■ **WHAT IS NEEDED**: From the first entry to the last, copy everything exactly except the pictures.
※ ※ ※
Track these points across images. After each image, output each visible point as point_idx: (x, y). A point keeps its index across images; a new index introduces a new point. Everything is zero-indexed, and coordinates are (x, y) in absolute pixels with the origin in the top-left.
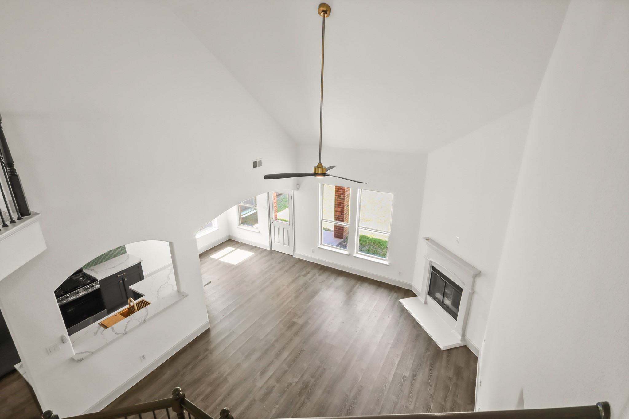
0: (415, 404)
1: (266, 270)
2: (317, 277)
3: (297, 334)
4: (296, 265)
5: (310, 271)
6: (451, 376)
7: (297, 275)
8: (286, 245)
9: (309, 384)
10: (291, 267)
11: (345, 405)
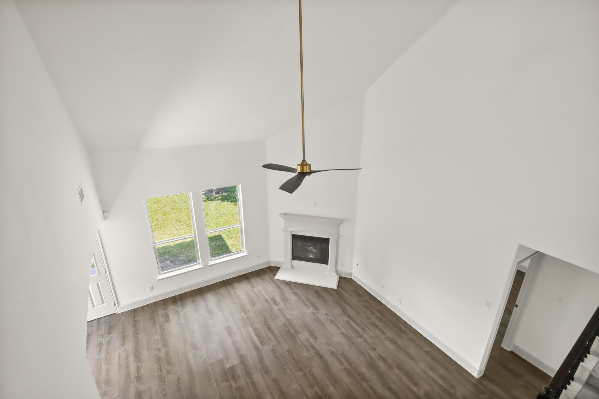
0: (371, 330)
1: (103, 355)
2: (183, 312)
3: (250, 374)
4: (137, 319)
5: (166, 313)
6: (359, 299)
7: (157, 327)
8: (97, 306)
9: (319, 394)
10: (135, 326)
11: (353, 375)
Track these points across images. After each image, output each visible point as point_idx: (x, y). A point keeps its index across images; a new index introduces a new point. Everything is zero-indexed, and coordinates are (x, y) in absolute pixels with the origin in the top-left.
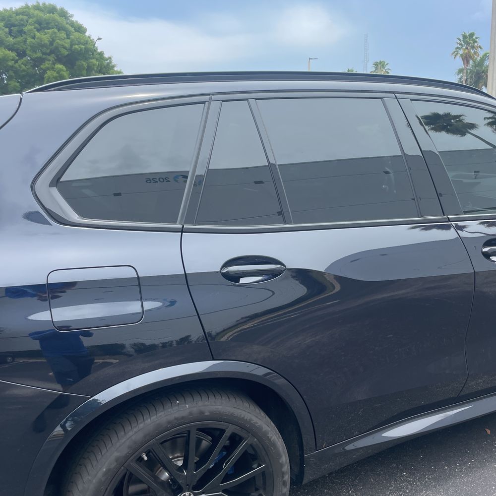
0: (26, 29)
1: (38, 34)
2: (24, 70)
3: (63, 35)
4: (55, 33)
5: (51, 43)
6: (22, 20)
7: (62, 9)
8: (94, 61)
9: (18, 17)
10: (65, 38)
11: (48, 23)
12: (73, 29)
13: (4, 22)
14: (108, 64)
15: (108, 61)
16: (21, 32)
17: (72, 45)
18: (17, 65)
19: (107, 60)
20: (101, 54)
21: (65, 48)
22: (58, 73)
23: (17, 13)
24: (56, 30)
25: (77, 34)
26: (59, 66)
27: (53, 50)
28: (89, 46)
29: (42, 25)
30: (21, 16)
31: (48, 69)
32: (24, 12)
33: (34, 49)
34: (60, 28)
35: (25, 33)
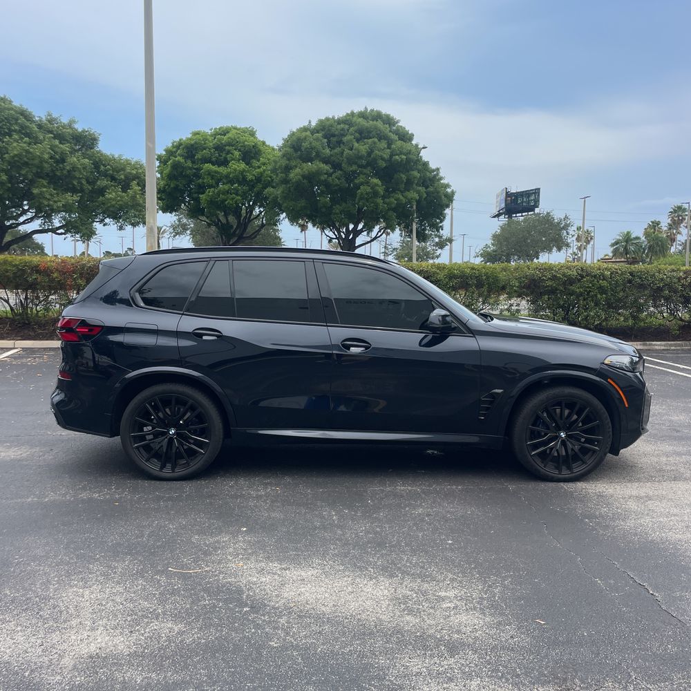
0: (345, 139)
1: (356, 145)
2: (337, 185)
3: (383, 144)
4: (375, 143)
5: (369, 154)
6: (343, 129)
7: (388, 116)
8: (416, 173)
9: (339, 126)
10: (384, 148)
11: (369, 132)
12: (396, 137)
13: (323, 133)
14: (435, 176)
15: (435, 173)
16: (340, 143)
17: (391, 156)
18: (330, 179)
19: (434, 171)
20: (426, 164)
21: (383, 159)
22: (372, 188)
23: (340, 122)
24: (376, 140)
25: (399, 143)
26: (376, 181)
27: (370, 162)
28: (411, 156)
29: (363, 135)
30: (342, 126)
31: (362, 184)
32: (347, 121)
33: (351, 161)
34: (381, 137)
35: (344, 143)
※ ※ ※
■ **SOLUTION TO THE EXERCISE**:
Track these points across images. After each image, output each visible point as point_idx: (x, y). A point keeps its index across images; a new index introduces a new point. Everything is zero-indexed, and coordinates are (x, y) in absolute pixels with the origin in the top-left.
0: (415, 404)
1: (266, 270)
2: (317, 277)
3: (297, 334)
4: (296, 265)
5: (310, 271)
6: (451, 376)
7: (297, 275)
8: (286, 245)
9: (309, 384)
10: (291, 267)
11: (345, 405)
0: (371, 330)
1: (103, 355)
2: (183, 312)
3: (250, 374)
4: (137, 319)
5: (166, 313)
6: (359, 299)
7: (157, 327)
8: (97, 306)
9: (319, 394)
10: (135, 326)
11: (353, 375)
Track these points across images. After each image, output each visible point as point_idx: (x, y). A point keeps its index across images; a new index introduces a new point. Everything is zero-indexed, and coordinates are (x, y) in absolute pixels with the origin in the top-left.
0: (26, 29)
1: (38, 34)
2: (24, 70)
3: (63, 35)
4: (55, 33)
5: (51, 43)
6: (22, 20)
7: (62, 9)
8: (94, 61)
9: (18, 17)
10: (65, 38)
11: (48, 23)
12: (73, 29)
13: (4, 22)
14: (108, 64)
15: (108, 61)
16: (21, 32)
17: (72, 45)
18: (17, 65)
19: (107, 60)
20: (101, 54)
21: (65, 48)
22: (58, 73)
23: (17, 13)
24: (56, 30)
25: (77, 34)
26: (59, 66)
27: (53, 50)
28: (89, 46)
29: (42, 25)
30: (21, 16)
31: (48, 69)
32: (24, 12)
33: (34, 49)
34: (60, 28)
35: (25, 33)
0: (345, 139)
1: (356, 145)
2: (337, 185)
3: (383, 144)
4: (375, 143)
5: (369, 154)
6: (343, 129)
7: (388, 116)
8: (416, 173)
9: (339, 126)
10: (384, 148)
11: (369, 132)
12: (396, 137)
13: (323, 133)
14: (435, 176)
15: (435, 173)
16: (340, 143)
17: (391, 156)
18: (330, 179)
19: (434, 171)
20: (426, 164)
21: (383, 159)
22: (372, 188)
23: (340, 122)
24: (376, 140)
25: (399, 143)
26: (376, 181)
27: (370, 162)
28: (411, 156)
29: (363, 135)
30: (342, 126)
31: (362, 184)
32: (347, 121)
33: (351, 161)
34: (381, 137)
35: (344, 143)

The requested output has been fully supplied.